15.8.09

Scholar heads for China

By Serene Luo, The Straits Times, Aug 15, 2009

IN A break from tradition, one of this year's President's Scholars will be going to university in China - the first to do so.

All the previous winners of Singapore's most prestigious scholarship have gone mainly to Ivy League schools in the United States, or to top British universities.
Piqued by her interest in the 'Chinese psyche', Miss Tan Bao Jia, 19, picked Peking University over the Wharton School in the United States.


The former Dunman High School student council president is from the first batch of PSC China scholars, a new category of scholarships introduced this year.

But it was not smooth sailing all the way for her. She admitted with a laugh that at one point she had second thoughts about doing Chinese Language and Literature, as well as China Studies, at the A-level standard.
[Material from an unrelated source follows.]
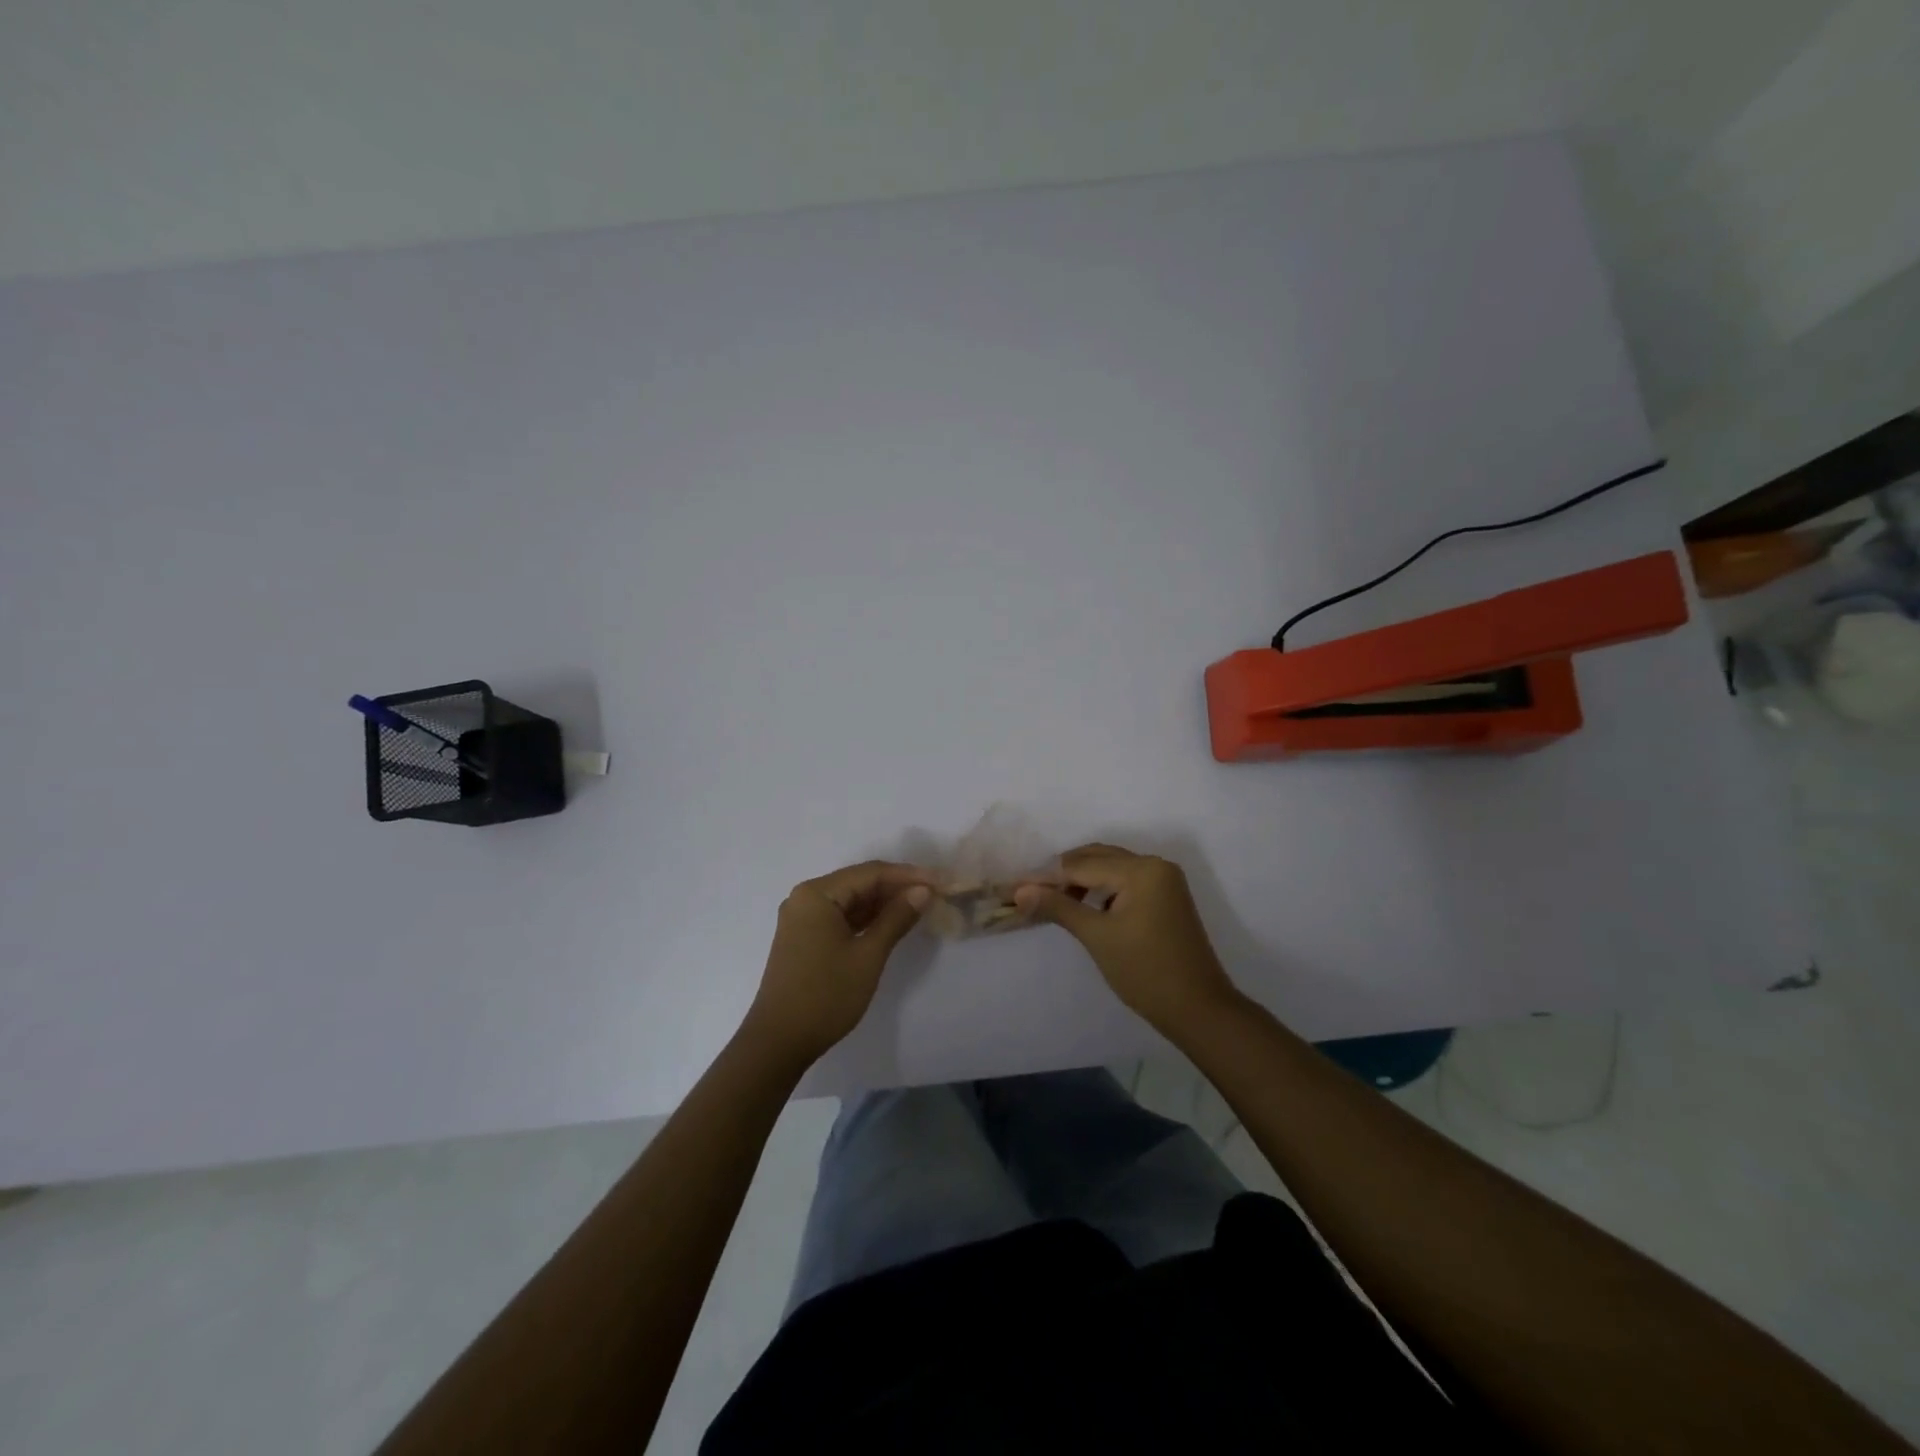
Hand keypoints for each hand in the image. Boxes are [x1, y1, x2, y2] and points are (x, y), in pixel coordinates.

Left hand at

Miss Tan, who speaks English, Mandarin and Hokkien with her father, a shipping manager, and mother, a housewife, found the first few months tough going.

'It was harder than I thought it would be to love the subject,' she said of Chinese literature. ' But the teachers helped, and I grew to love some of the China writers.'

Among her favourites: major 20th-century writers Lu Xun and Lao She.
The avid trekker, who also enjoys solving Sudoku puzzles, is the eldest of three girls. Her younger sisters are at Tanjong Katong Girls' School and Victoria Junior College.


She will study economics, and believes that Singapore will benefit from having people who understand Chinese culture first-hand and how the country operates.

Being part of Dunman High's pioneer batch of integrated programme graduands, she had a taste of life in China – having spent five months there under the school's bicultural studies programme.

Dunman High principal Sng Chern Wei, a President's Scholar himself, told The Straits Times that the teachers at Peking University and other top Chinese universities were top-grade teachers.

"It is just as exciting and vibrant as in Ivy League or Oxbridge schools," he said.

Mr Sng said Miss Tan, who entered Dunman High as a very shy student, "has really blossomed into a very articulate young lady".

Miss Tan and the five other President's Scholars this year were picked from a pool of 87 PSC scholars.

They were presented their scholarship awards by President S R Nathan at an Istana ceremony yesterday.

Mr Nathan called on the six to not just excel in their studies but to also be active in community work and help the less fortunate. This would help them to understand the concerns of ordinary people when they return to Singapore.